## [Short task A]
According to the article on spotting a fake blue star sapphire, what causes the effect called asterism?
## [Short task B]
Reproduce verbatim the layout rows from the line holding "Document page, 1654x1241 pixels." through the end of the rows, inclusive.

HOW TO SPOT A FAKE BLUE STAR SAPPHIRE?
BLUE STAR SAPHIRE sometimes displays a three-ray, six-point star. These star sapphires are cut in a smooth domed cabochon cut to display the effect. The star is best visible when illuminated with a single light source: it moves across the stone as the light moves. This effect, called asterism, is caused by light reflecting off tiny needle like rutile (called "silk") arranged in three sets of parallel needles that intersect one another at 60 angles. Star Sapphire is usually found in Blue colors, but there are also various shades of brown and green that are called Black Star Sapphire. Orange and Yellow Star Sapphires are almost unknown, and very rare. Color Changing Star Sapphires are even more of a rarity.
The value of star sapphires are influenced by at least these two things: 1) the intensity and attractiveness of the body color, and 2) the strength and sharpness of the star. Of course all six legs should be fairly straight and equally prominent. Star sapphires rarely have the combination of a fine translucent or transparent color and a sharp prominent star, but when offered, these gems are highly valued and the most expensive. There are not very many chemicals that could attack this gem, but if boiled in a diamond cleaning kit the stone can lose it's polish, also Jewelers pickling solutions containing boron will etch the surface.

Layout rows
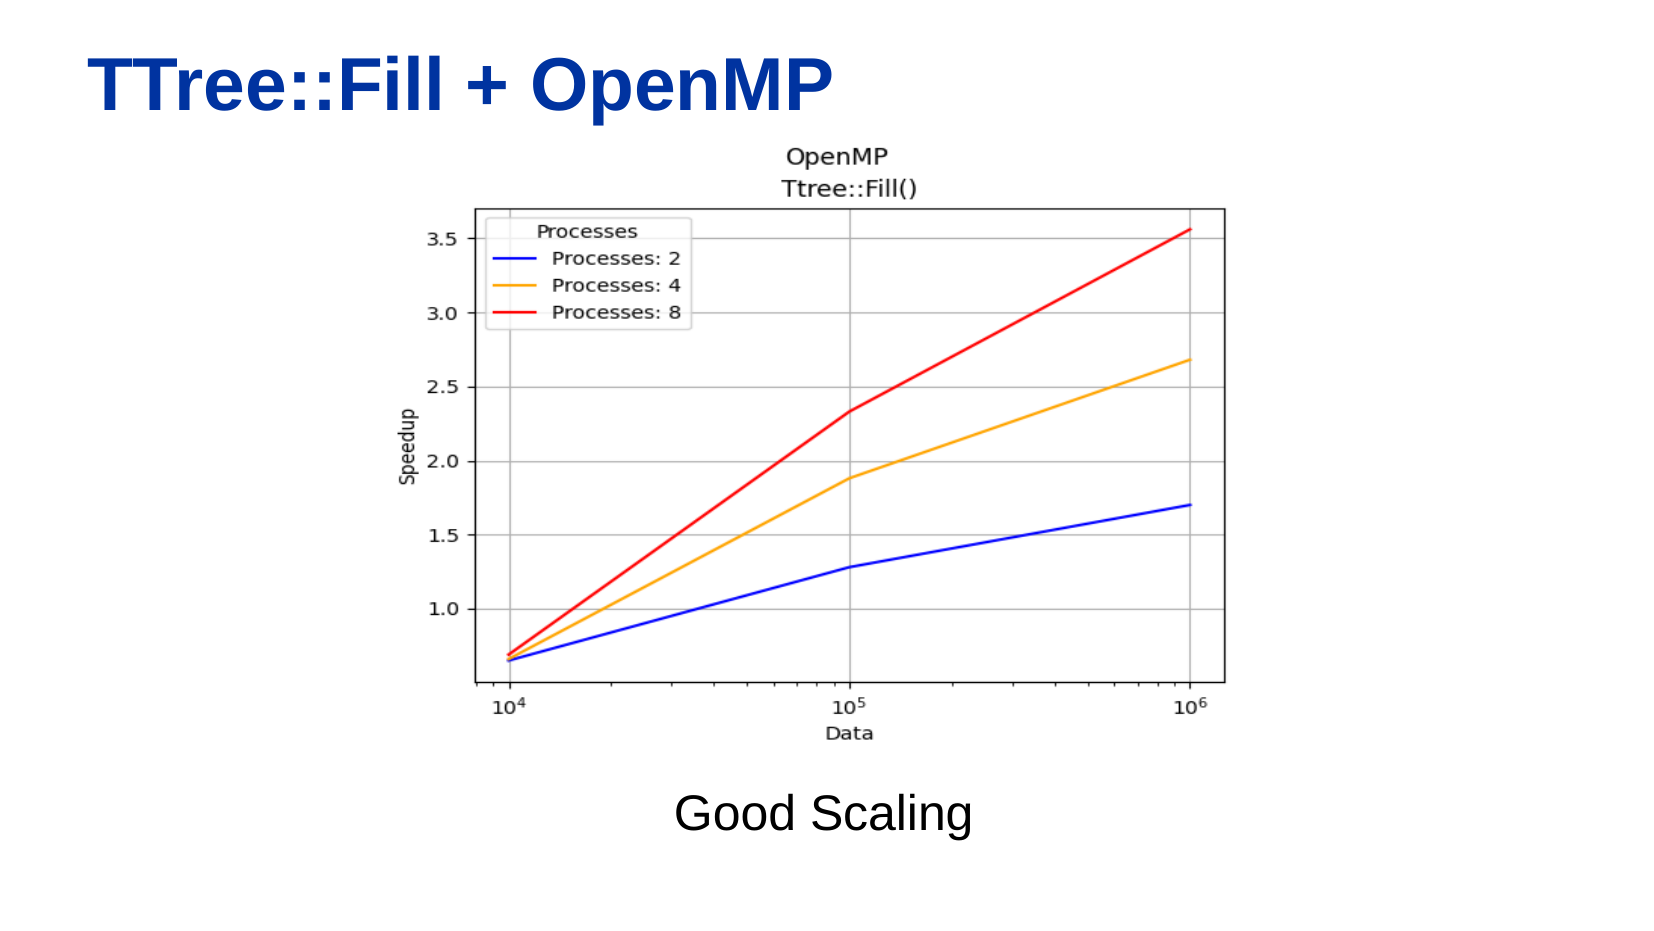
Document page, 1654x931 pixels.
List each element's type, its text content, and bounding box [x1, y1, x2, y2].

title TTree::Fill + OpenMP [86, 9, 1576, 166]
subtitle Good Scaling [86, 705, 1576, 922]
picture [354, 134, 1321, 751]
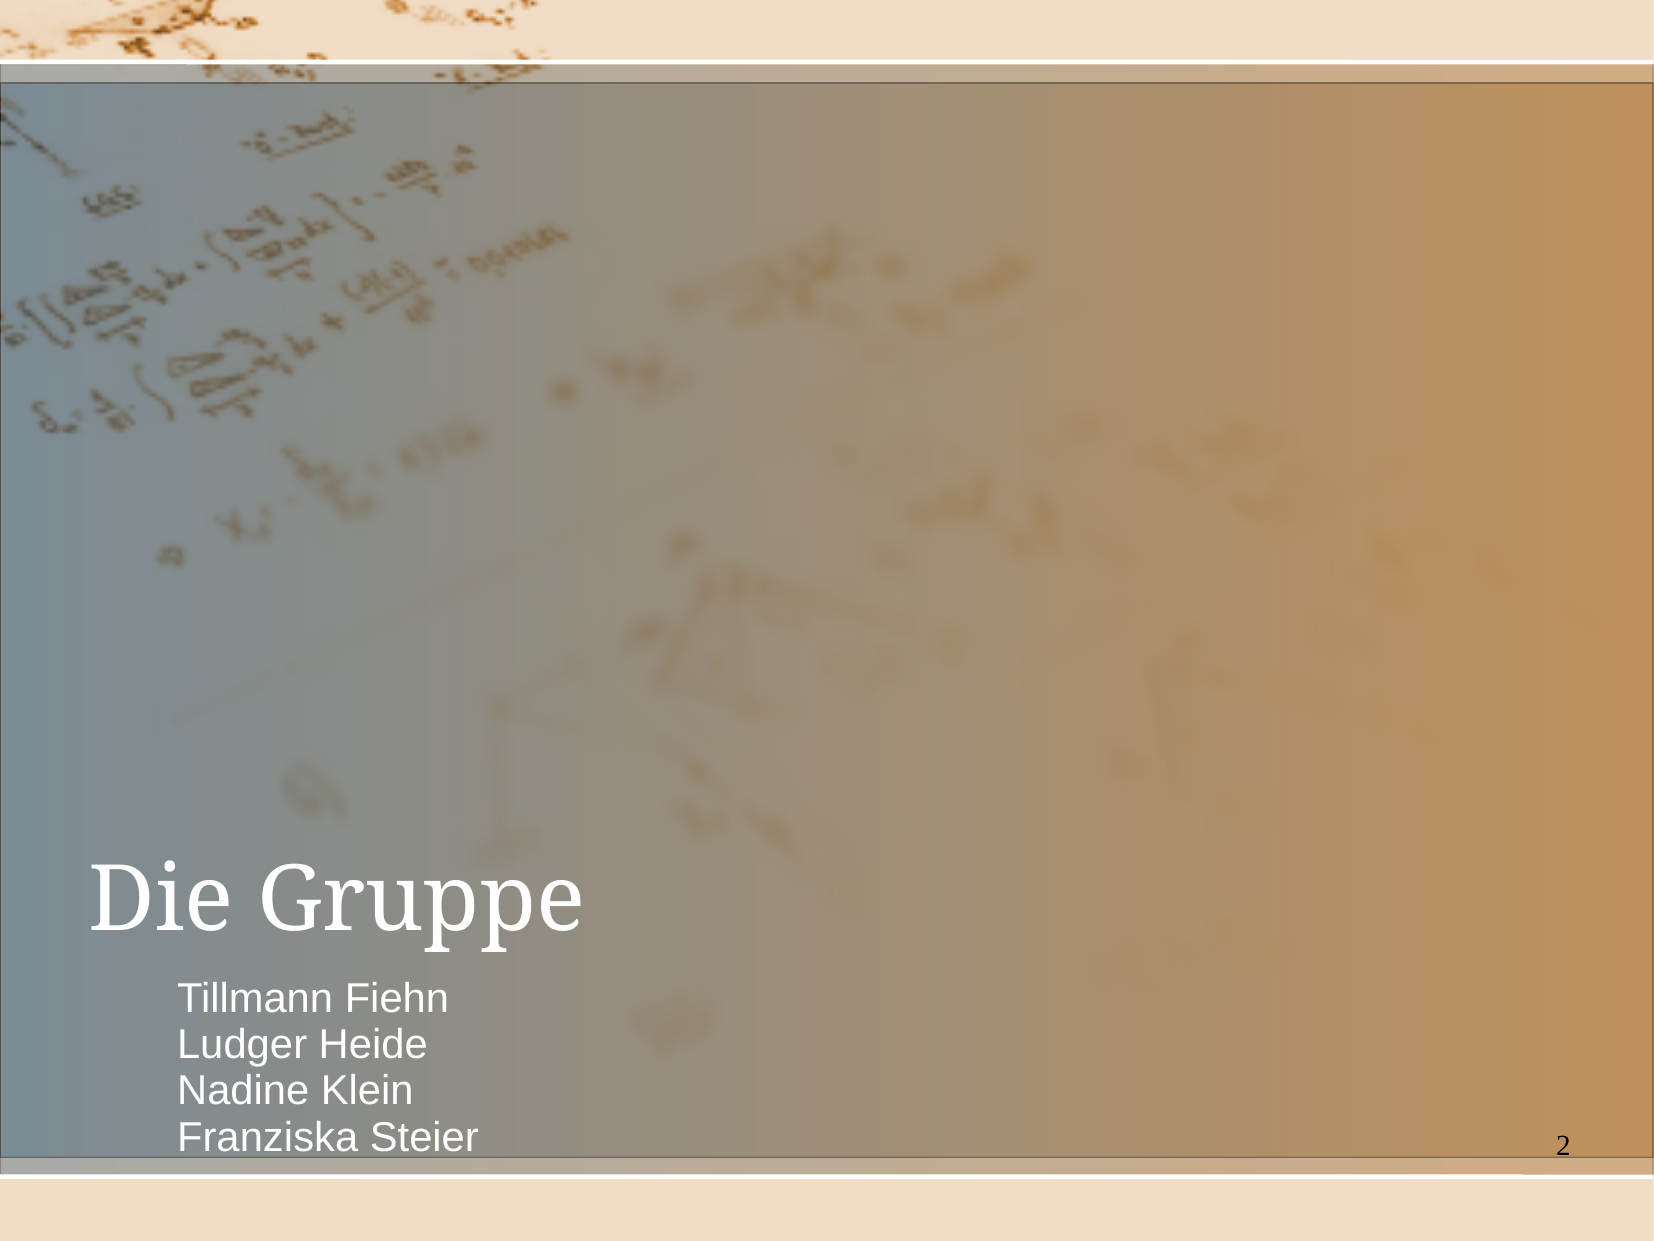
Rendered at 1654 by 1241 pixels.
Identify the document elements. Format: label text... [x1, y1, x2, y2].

title Die Gruppe [88, 791, 1565, 999]
list Tillmann Fiehn Ludger Heide Nadine Klein Franziska Steier [177, 974, 1571, 1162]
picture [0, 1179, 1654, 1241]
picture [0, 0, 1654, 59]
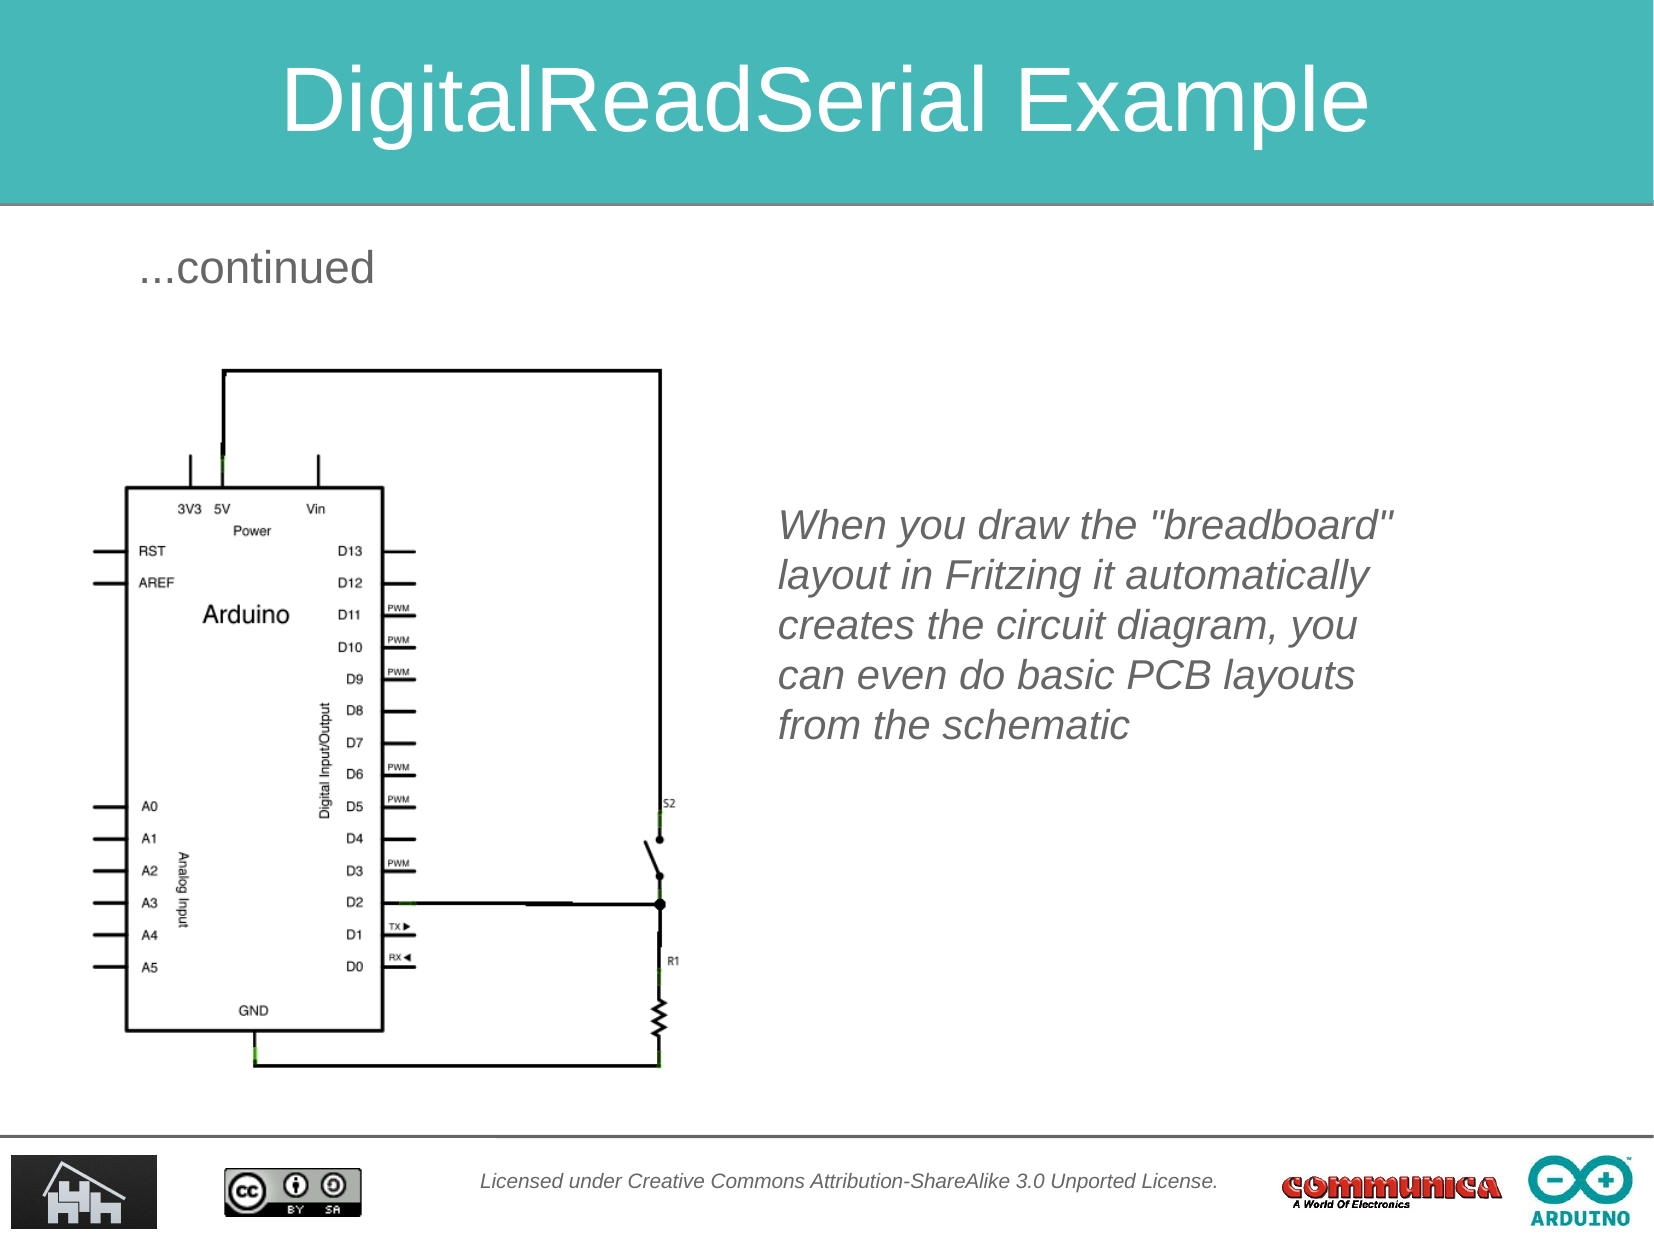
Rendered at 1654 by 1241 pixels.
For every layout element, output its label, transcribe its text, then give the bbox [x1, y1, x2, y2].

picture [47, 310, 732, 1123]
picture [1264, 1144, 1654, 1241]
text_box ...continued [123, 222, 1409, 309]
title DigitalReadSerial Example [0, 0, 1654, 204]
picture [224, 1168, 362, 1217]
picture [11, 1155, 157, 1229]
text_box When you draw the "breadboard" layout in Fritzing it automatically creates the circuit diagram, you can even do basic PCB layouts from the schematic [763, 482, 1437, 867]
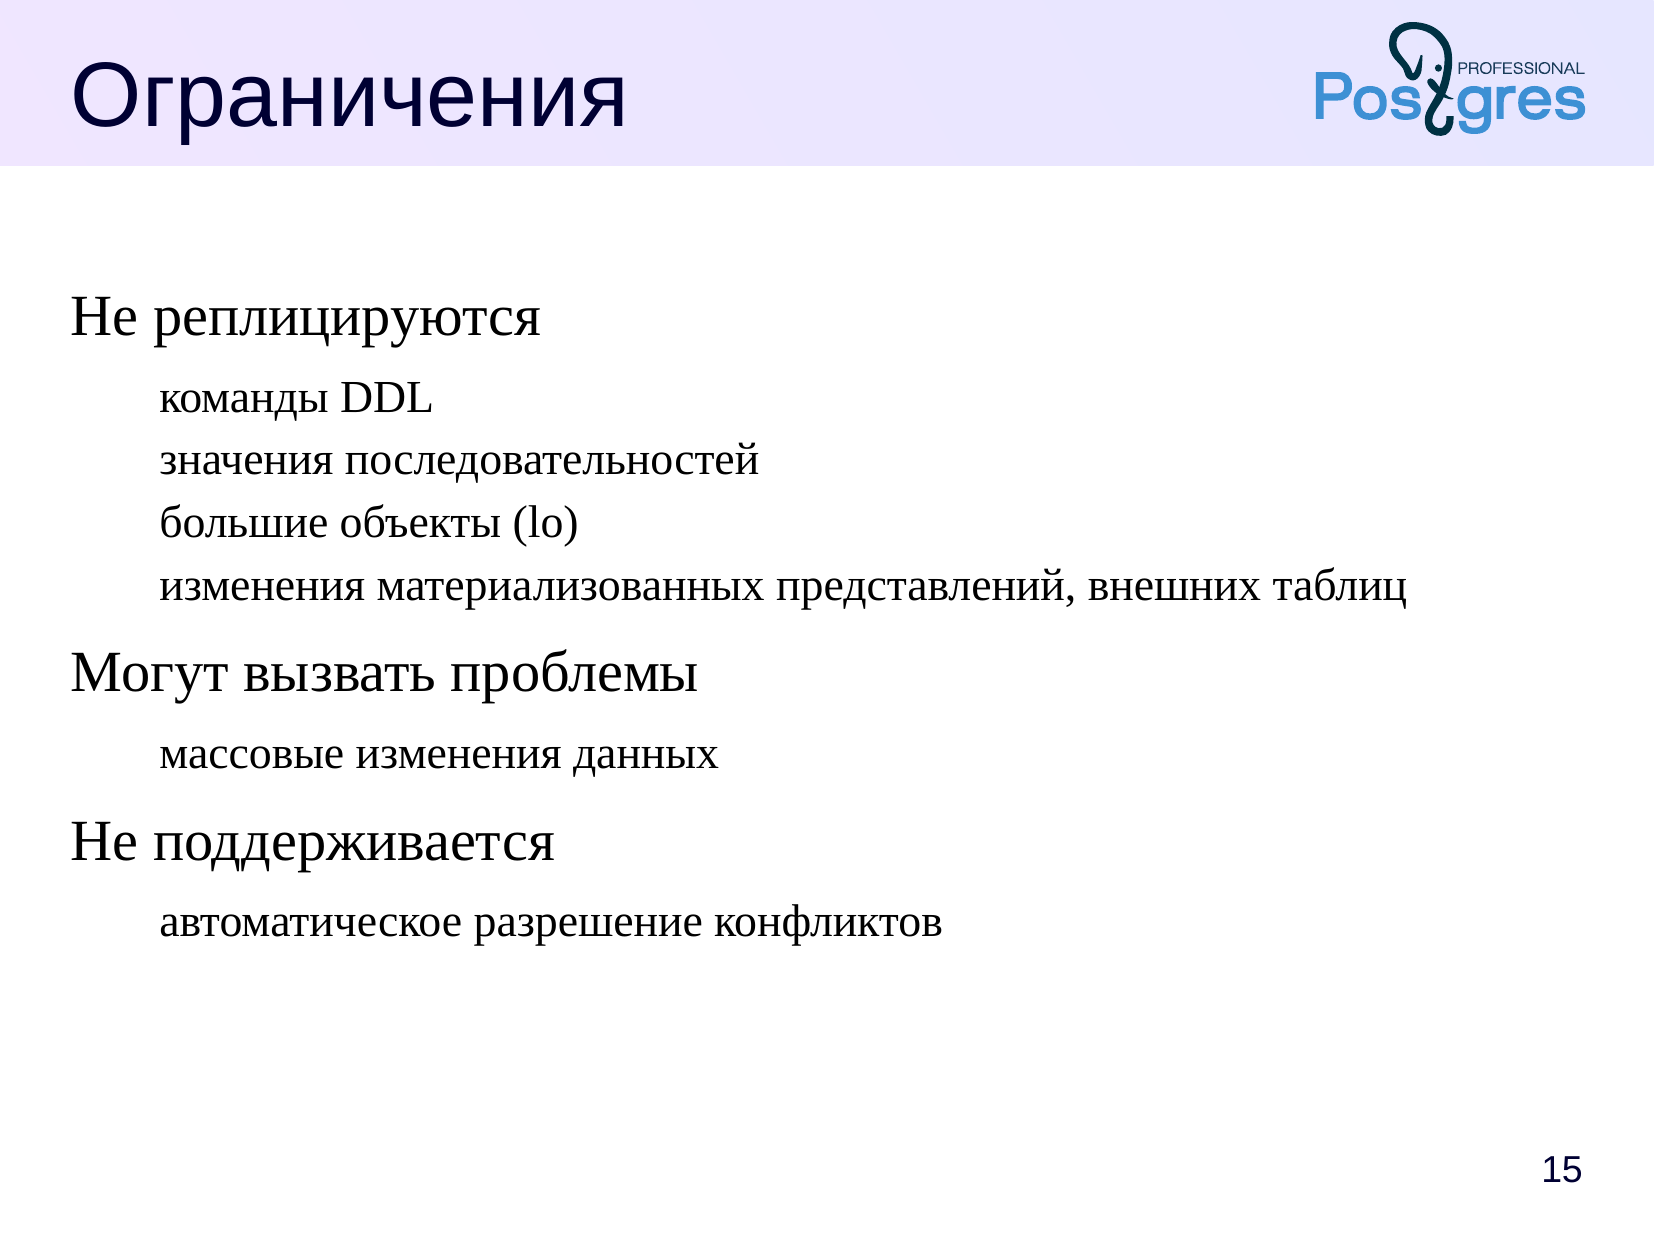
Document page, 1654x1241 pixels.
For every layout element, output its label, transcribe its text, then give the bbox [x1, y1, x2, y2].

list Не реплицируются команды DDL значения последовательностей большие объекты (lo) изменения материализованных представлений, внешних таблиц Могут вызвать проблемы массовые изменения данных Не поддерживается автоматическое разрешение конфликтов [70, 283, 1583, 1134]
title Ограничения [70, 43, 1276, 147]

## [Written reply A]
Light reflecting off tiny needle-like rutile, called "silk."

## [Written reply B]
Document page, 1654x1241 pixels.
For every layout element, output its label, transcribe its text, then give the bbox [x1, y1, x2, y2].

list Не реплицируются команды DDL значения последовательностей большие объекты (lo) изменения материализованных представлений, внешних таблиц Могут вызвать проблемы массовые изменения данных Не поддерживается автоматическое разрешение конфликтов [70, 283, 1583, 1134]
title Ограничения [70, 43, 1276, 147]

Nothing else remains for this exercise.